The basic ideas will be accessible to most, and the book’s innovative proposals encourage new ways of looking at the world’s economic problems. Charts of projected savings and revenues further illuminate the theories.

Since the book’s theories have never been tested, arguments as to the workability and benefits of MBBS rest on assurances, assumptions, and projections rather than proof, and this is bound to raise questions.

Proposed deep discounts to hefty bond buys seem likely to widen the gap between rich and poor, while making government the final decider on business loans would increase the government’s role. Probable consequences like domestic job loss and consequent wage stagnation are not addressed.

Khan does not address some important potential pitfalls, such as facets of the proposed system that have already been tried with middling to negative success, like the role no-money-down mortgages played in the 2008 financial meltdown or the cost overruns that occur when government undertakings are subcontracted to private bidders.

Also unaddressed is the role that individual states might play in the new system. A final admission that the MBBS system could collapse both the housing market and the stock market is dispiriting.

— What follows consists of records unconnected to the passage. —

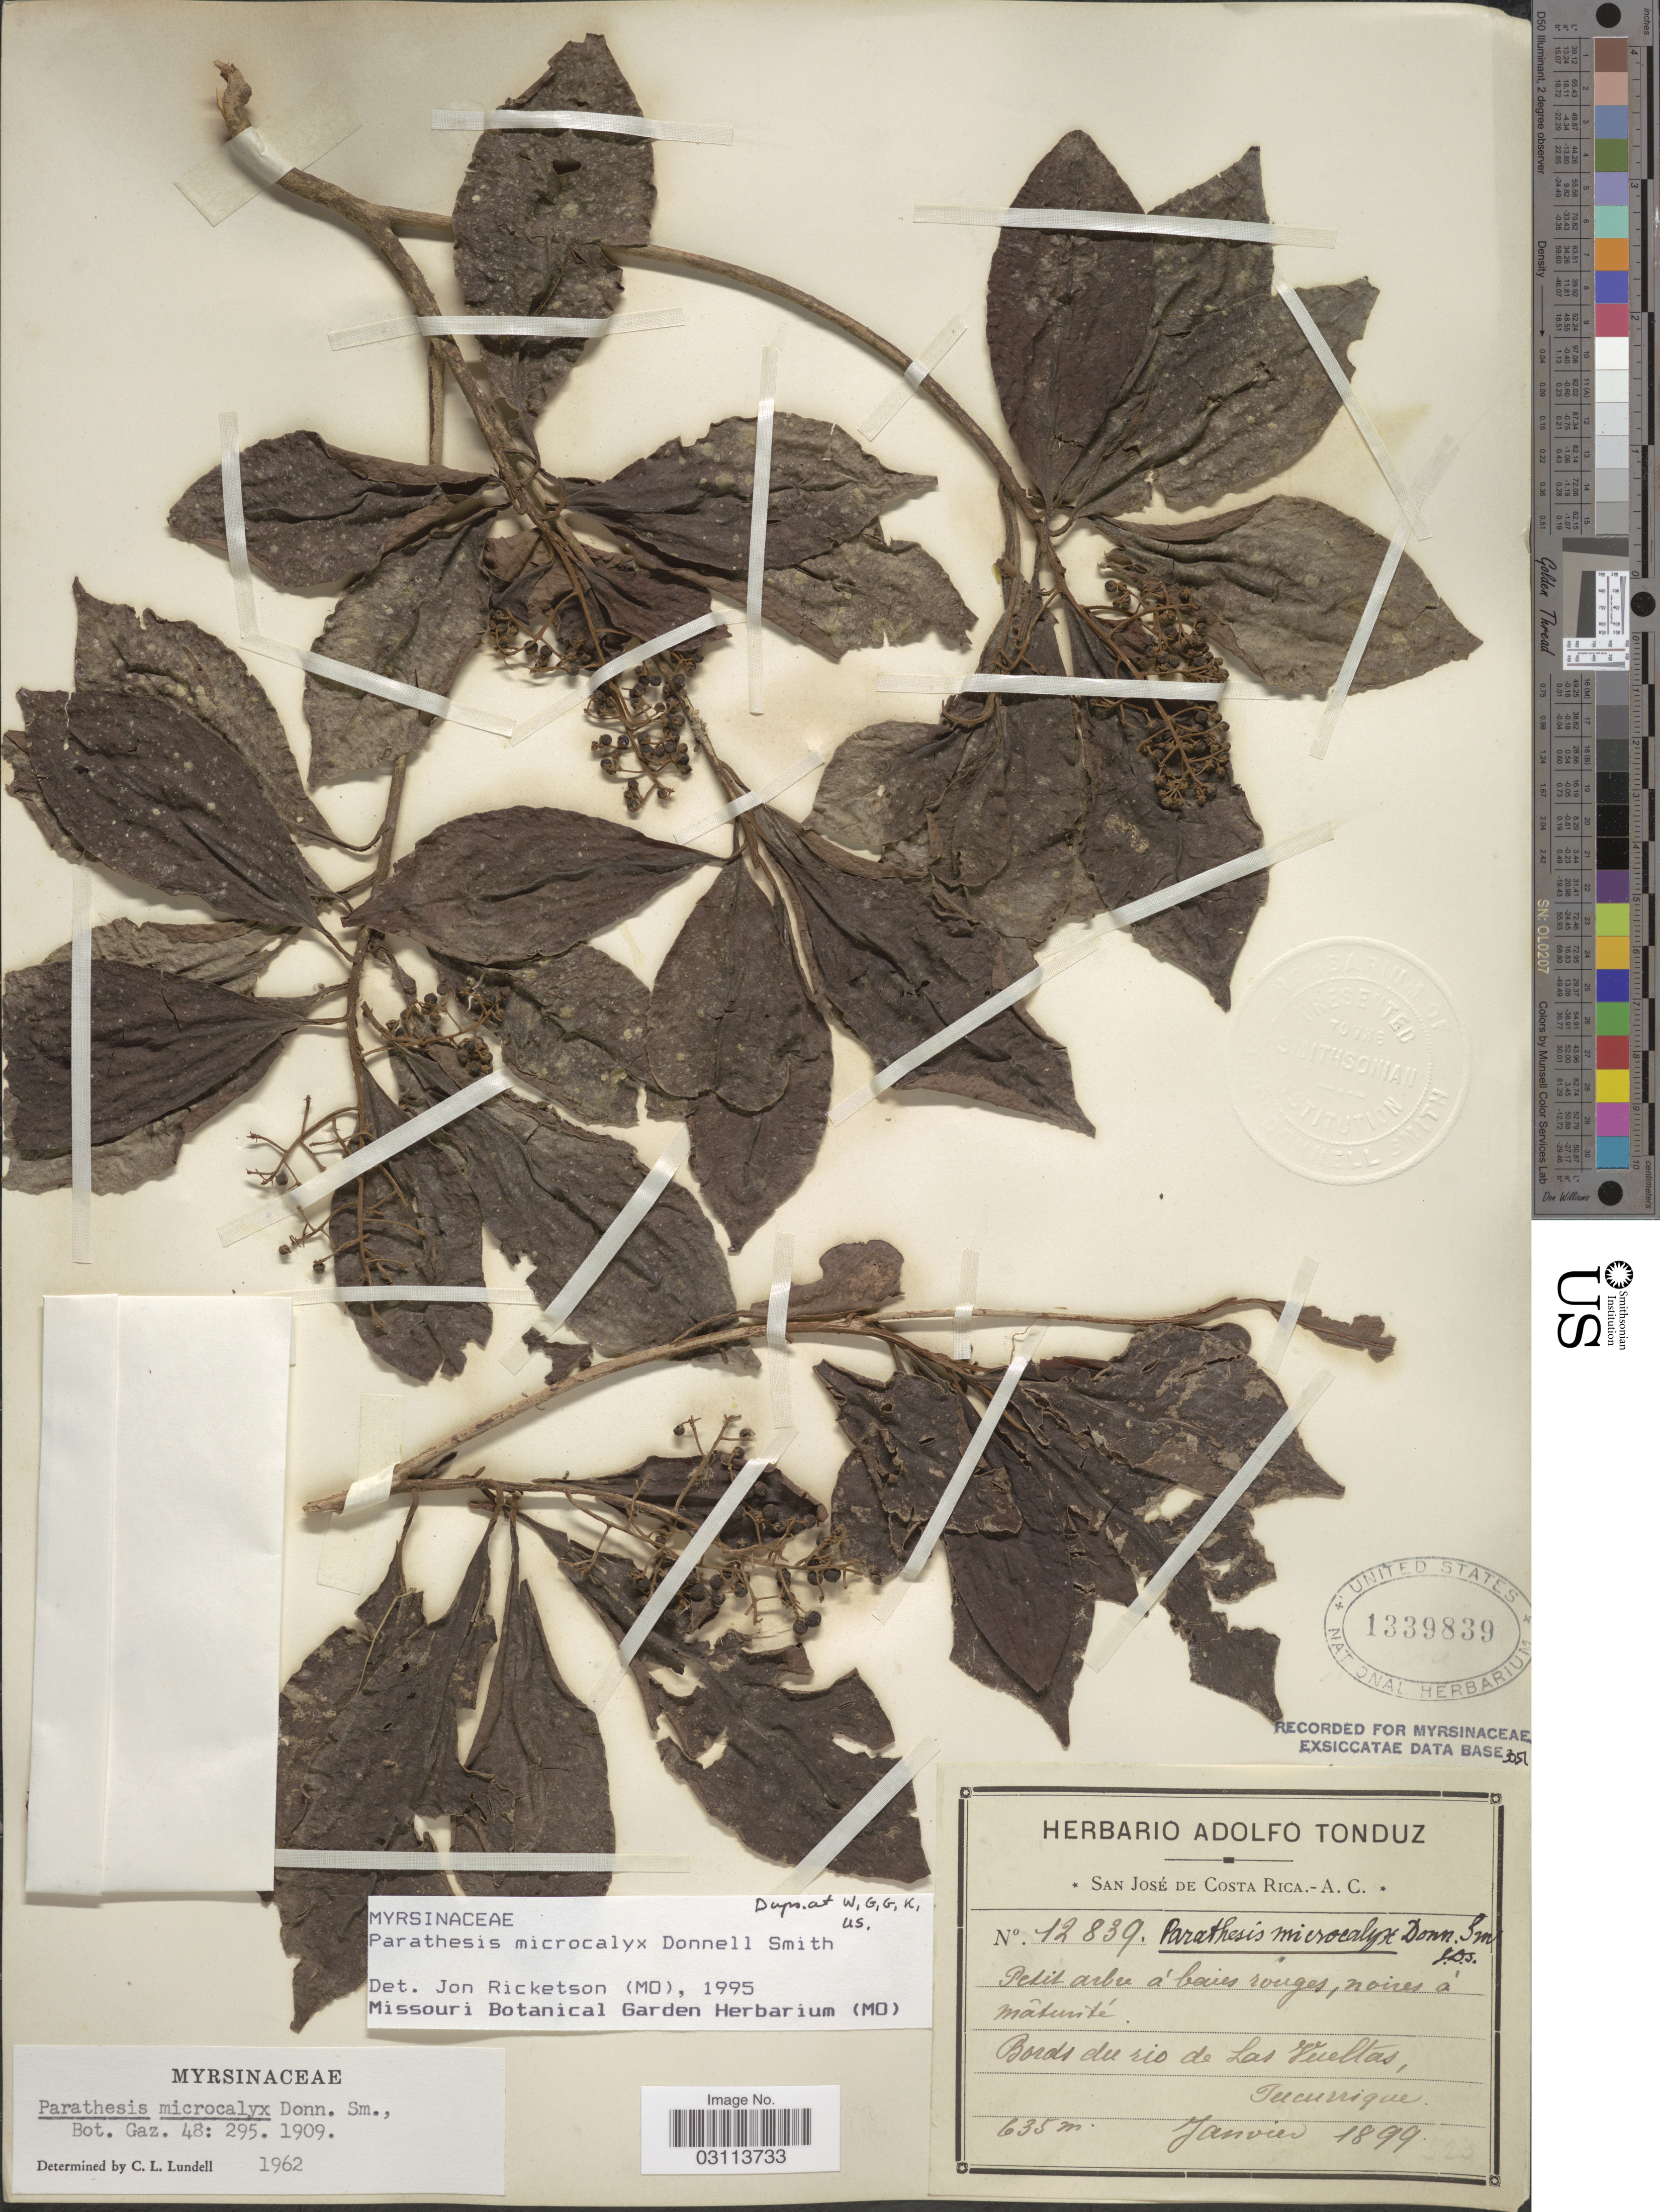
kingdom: Plantae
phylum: Tracheophyta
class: Magnoliopsida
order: Ericales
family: Primulaceae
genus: Parathesis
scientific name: Parathesis microcalyx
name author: Donn. Sm.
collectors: ex Herb. Adolfo Tonduz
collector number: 12839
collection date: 1899-01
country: Costa Rica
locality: Bords des rio de Las Vueltas, Tucurrique.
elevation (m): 635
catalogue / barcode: US 1339839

With so many nations facing financial peril, the ideas set forth in Khan’s The Epocalypse offer much food for thought, and his points are well worth consideration.

Reviewed by Susan Waggoner

Disclosure: This article is not an endorsement, but a review. The publisher of this book provided free copies of the book and paid a small fee to have their book reviewed by a professional reviewer. Foreword Reviews and Clarion Reviews make no guarantee that the publisher will receive a positive review. Foreword Magazine, Inc. is disclosing this in accordance with the Federal Trade Commission’s 16 CFR, Part 255.